Although the firings and resignations made headlines for a few days, it appears that the investigations by Cuomo and Congress have only scratched the surface of a larger problem. Paul Wrubel, a college funding expert and cofounder of TuitionCoach, put it succinctly in a recent editorial: "As one of the last bastions of unregulated conduct proves that it does, in fact, need to be regulated, it becomes clear that we are not talking about a few bad apples spoiling a good barrel.
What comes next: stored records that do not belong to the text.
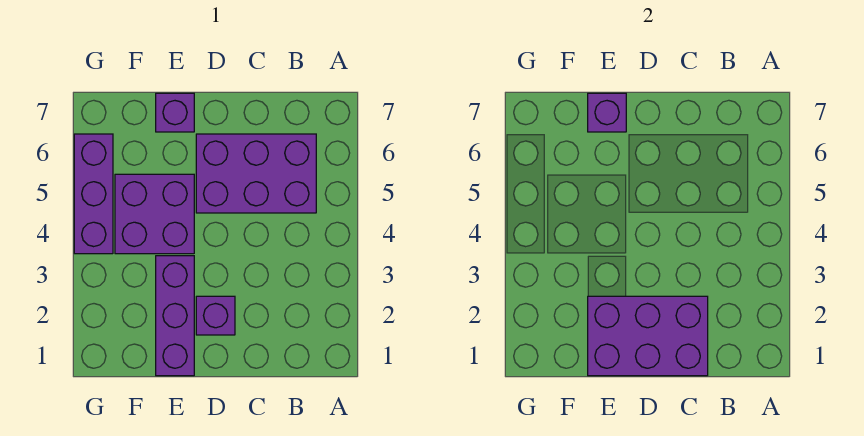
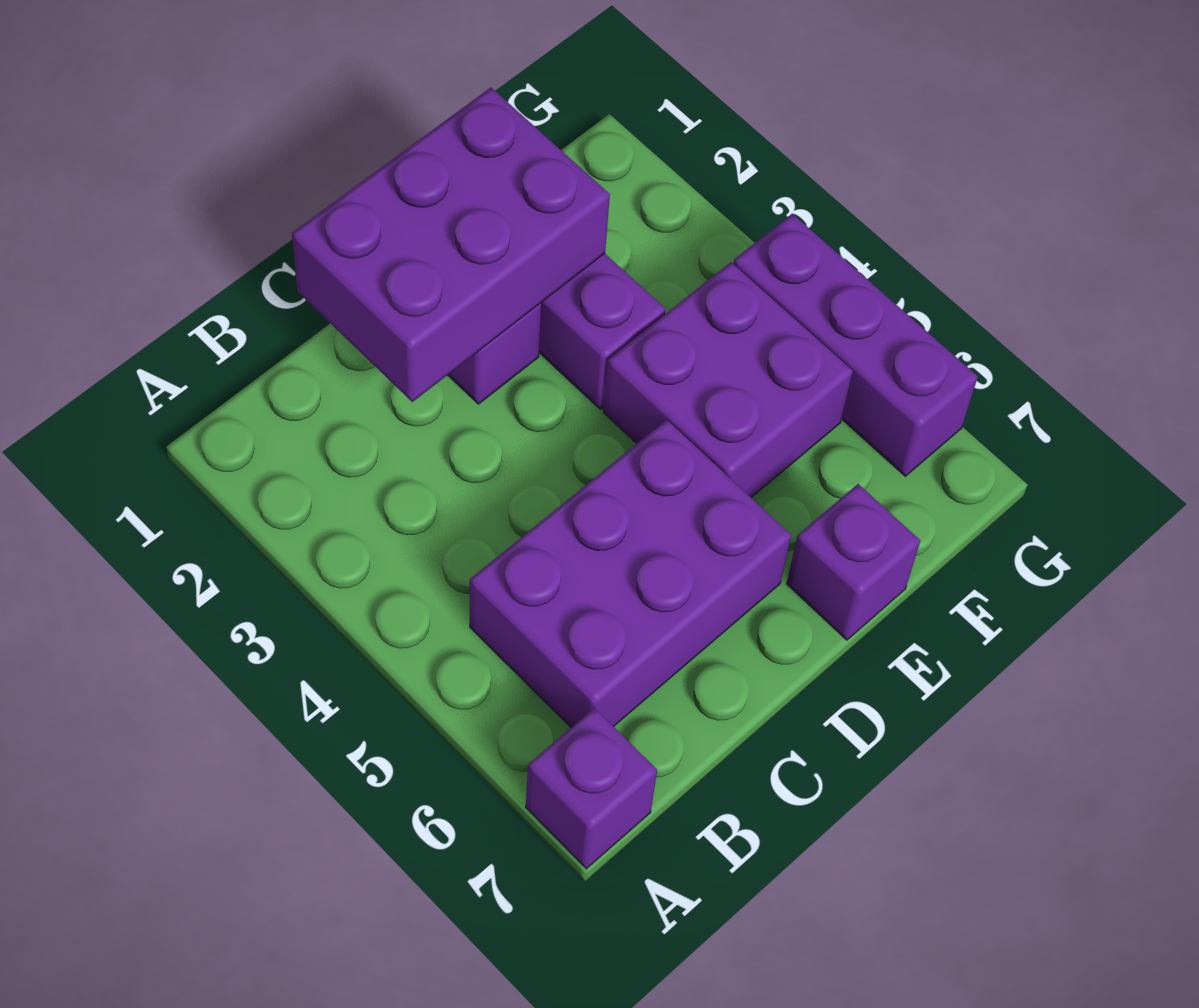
purple 1x1 brick [588,93,626,132] -> purple 1x1 brick moved to [526,708,657,869]

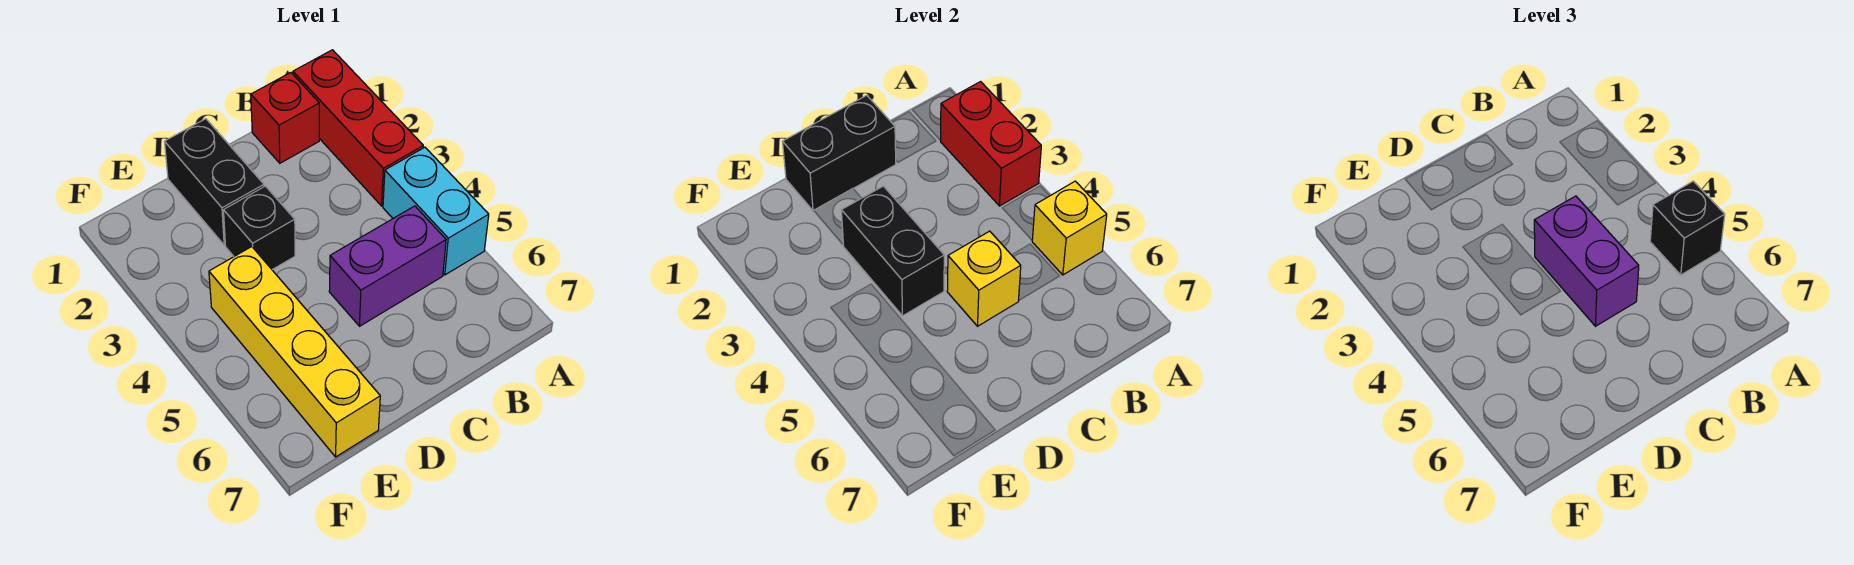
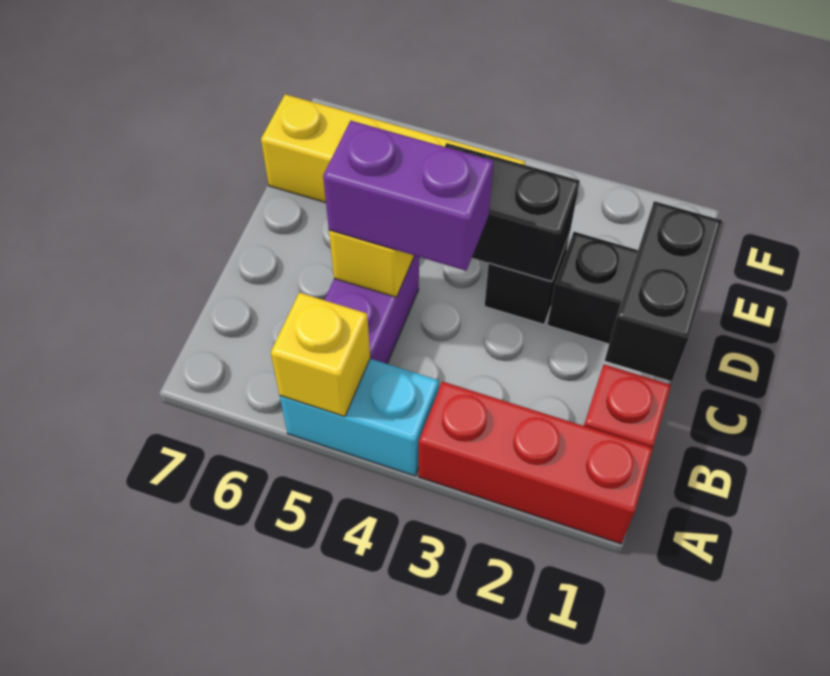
red 1x2 brick [940,82,1041,206] -> none
black 1x1 brick [1650,181,1725,275] -> none

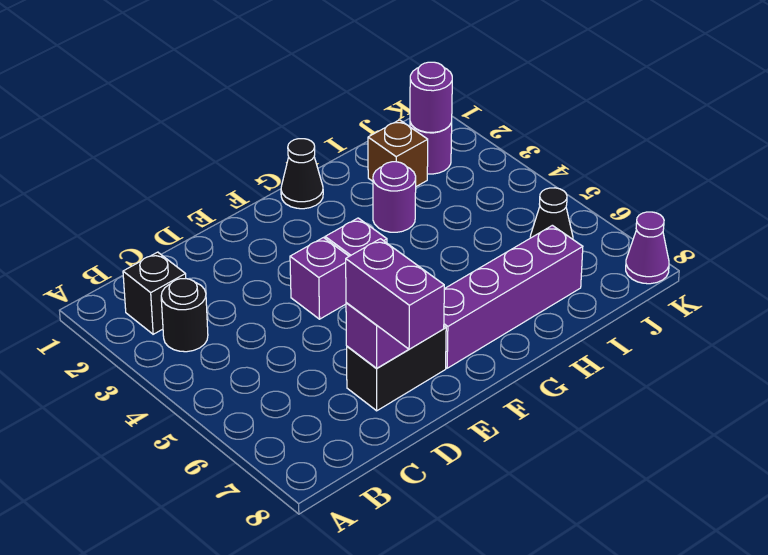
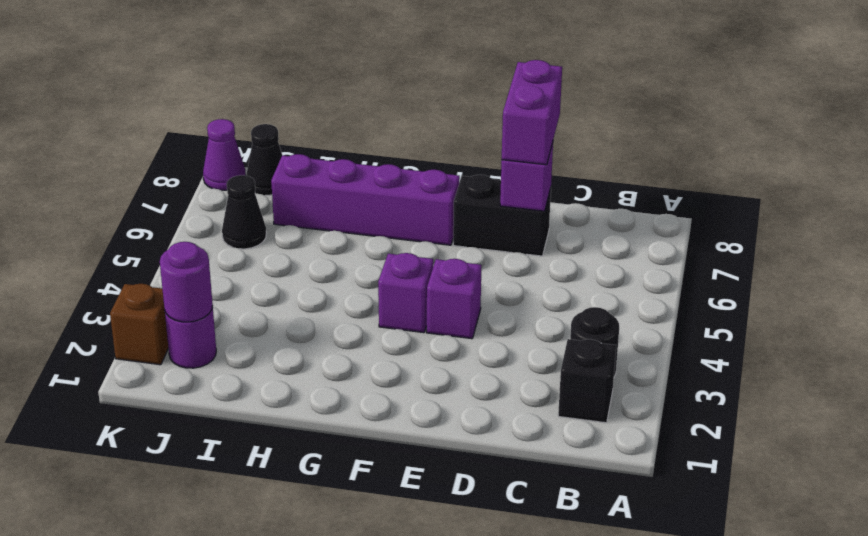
black 1x1 cone [281,139,323,209] -> black 1x1 cone moved to [246,124,282,195]
purple 1x1 round brick [373,162,416,232] -> none
brown 1x1 brick [368,120,428,186] -> brown 1x1 brick moved to [110,284,169,365]

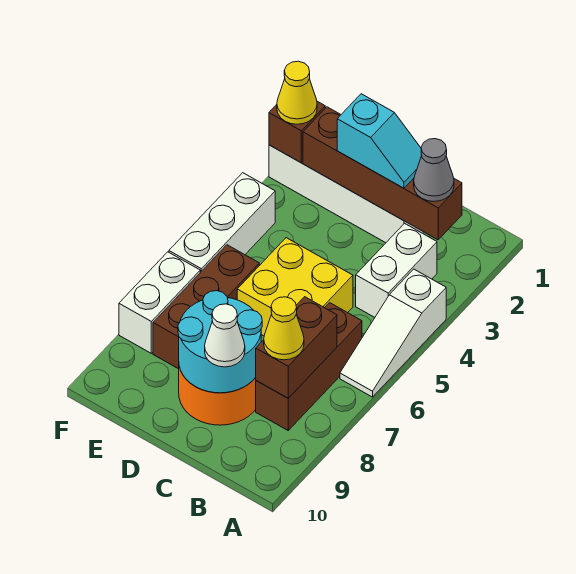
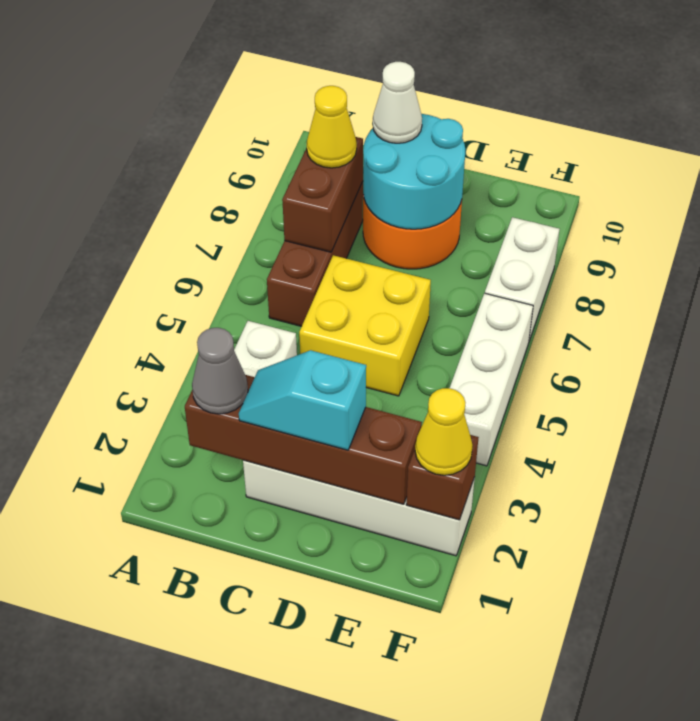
white 1x3 slope [340,269,446,397] -> none
brown 1x3 brick [153,245,259,369] -> none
Maybe removing them is simply treating a symptom. Maybe the real cause is not what's in the barrel but the barrel itself."

Early last month, the National Association of Financial Aid Administrators signaled that it agreed with that assessment. NASFAA announced it would adopt a new "Code of Conduct for Institutional Financial Aid Professionals." The code, which mirrors Cuomo's "College Loan Code of Conduct" (see sidebar on page 52), gives advice on "ensuring transparency in the administration of the student financial aid programs, and to avoid the harm that may arise from actual, potential, or perceived conflicts of interest."

The move represents a turnaround for the organization, which earlier had been critical of Cuomo's investigation. "When he began the investigation, I had written a letter to the attorney general on behalf of the Association because I was a little bothered about him questioning the integrity of all of my members," said NASFAA President Dallas Martin. "I believe that they are very hardworking, dedicated individuals, and I was fairly defensive and critical of the attorney general at that time. We didn't have all of the facts. There were things occurring that we didn't know about."

As Cuomo continues his investigation- now joined by attorneys general in other states-it will likely turn up other things we didn't know about.